[SUPPLIED TEXT Boundary: Start]

SOCS2 expression inversely correlates with histological grades and is a positive prognostic factor (Farabegoli et al., 2005; Haffner et al., 2007). SOCS2 expression is induced by estrogen receptor (ER) activity. Estrogen treatment activates ER which in turn upregulates miR-191 which through downregulation of SATB1, a global chromatic remodeller, enhances SOCS2 transcription (Nagpal et al., 2013). Upregulation of SOCS2 upon estrogen administration antagonizes growth hormone action mediated through JAK2/STAT3 and STAT5 (Leung et al., 2003).

Colon cancer

Both heterozygous and homozygous deletions of SOCS2 promoted spontaneous tumorigenesis in ApcMin/+ mice model of colorectal cancer. This is accompanied with a dramatic increase in AP-1 DNA binding (Newton et al., 2010). Acromegalic patients are prone to colonic polyp formation. These patients with hyperplastic polyps have increased SOCS2 transcripts (Bogazzi et al., 2009).

Myeloproliferative disorder

SOCS2 gene is also hypermethylated in myeloproliferative disorders (Zhou et al., 2009; Zhang et al., 2013). SOCS2 is an important negative regulator of a constitutive active mutant of JAK2 (JAK2 V617F) (Etienne et al., 2007).

Prostate cancer

SOCS2 is upregulated at both mRNA and protein levels in primary prostate cancer tissues relative to normal prostate. This upregulation is correlated to lower Gleason score, absence of metastasis and low PSA failure (Zhu et al., 2013). In contrast, SOCS2 expression is downregulated in castration resistant prostate cancer. This is partly explained by the fact that SOCS2 is transcriptionally upregulated by androgen receptor and inhibits GH signaling in prostate (Iglesias-Gato et al., 2014).

[SUPPLIED TEXT Boundary: End]
[INFORMATION PROVIDED Boundary: Start]

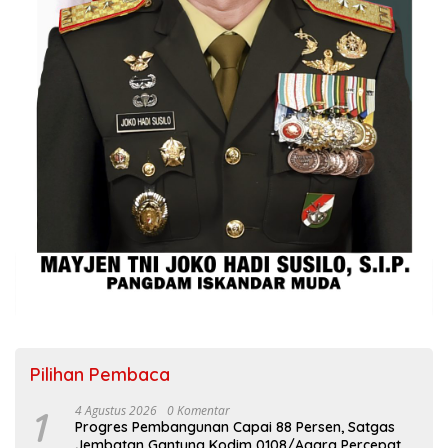
Pilihan Pembaca
1
4 Agustus 2026
0 Komentar
Progres Pembangunan Capai 88 Persen, Satgas
Jembatan Gantung Kodim 0108/Agara Percepat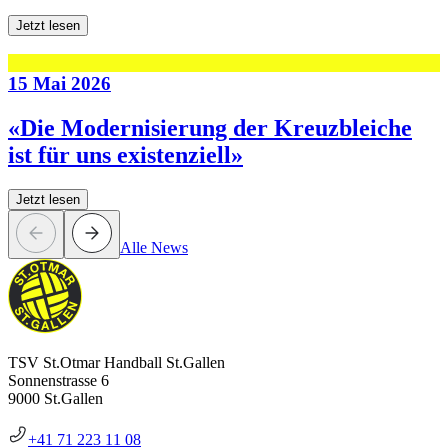
Jetzt lesen
15 Mai 2026
«Die Modernisierung der Kreuzbleiche
ist für uns existenziell»
Jetzt lesen
Alle News
TSV St.Otmar Handball St.Gallen
Sonnenstrasse 6
9000 St.Gallen
+41 71 223 11 08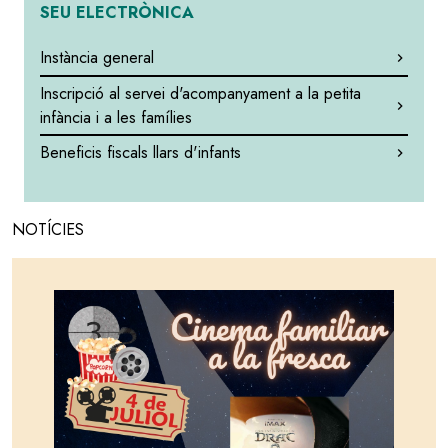
SEU ELECTRÒNICA
Instància general
Inscripció al servei d'acompanyament a la petita
infància i a les famílies
Beneficis fiscals llars d'infants
NOTÍCIES
Image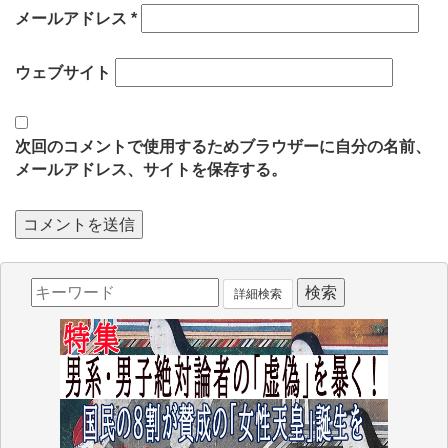
メールアドレス
*
ウェブサイト
次回のコメントで使用するためブラウザーに自分の名前、
メールアドレス、サイトを保存する。
詳細検索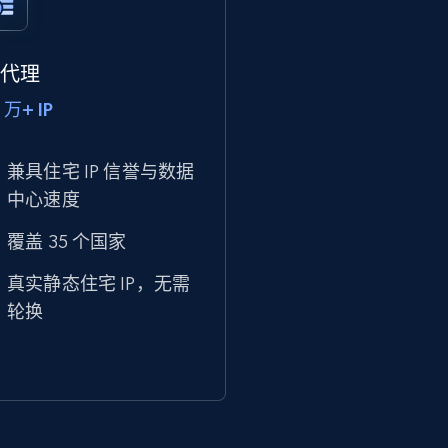
P 代理
 万+ IP
兼具住宅 IP 信誉与数据
中心速度
覆盖 35 个国家
真实静态住宅 IP，无需
轮换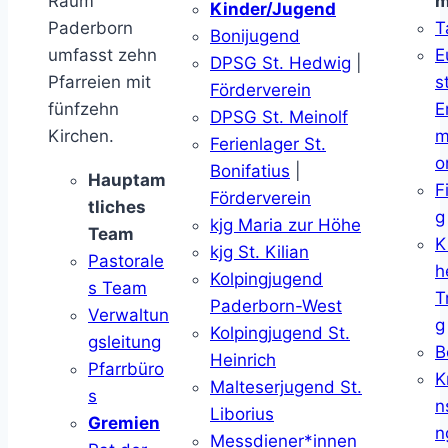
Raum
m
Kinder/Jugend
Paderborn
T
Bonijugend
umfasst zehn
E
DPSG St. Hedwig
|
Pfarreien mit
s
Förderverein
fünfzehn
E
DPSG St. Meinolf
Kirchen.
m
Ferienlager St.
o
Bonifatius
|
Hauptam
F
Förderverein
tliches
g
kjg Maria zur Höhe
Team
K
kjg St. Kilian
Pastorale
h
Kolpingjugend
s Team
T
Paderborn-West
Verwaltun
g
Kolpingjugend St.
gsleitung
B
Heinrich
Pfarrbüro
K
Malteserjugend St.
s
n
Liborius
Gremien
n
Messdiener*innen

[INFORMATION PROVIDED Boundary: End]

> _WHAT TO WORK ON_:
1) Copy the SOCS2 text between "Both heterozygous and" and "et al., 2009).", inclusive, but rename "AP-1" to "activator protein 1".
2) According to the SOCS2 text, which receptor transcriptionally upregulates SOCS2 in the prostate?
You can leave the lines aside; nothing here needs them.

> _ANSWERS BY TASK_:
1)
Both heterozygous and homozygous deletions of SOCS2 promoted spontaneous tumorigenesis in ApcMin/+ mice model of colorectal cancer. This is accompanied with a dramatic increase in activator protein 1 DNA binding (Newton et al., 2010). Acromegalic patients are prone to colonic polyp formation. These patients with hyperplastic polyps have increased SOCS2 transcripts (Bogazzi et al., 2009).

2) The androgen receptor.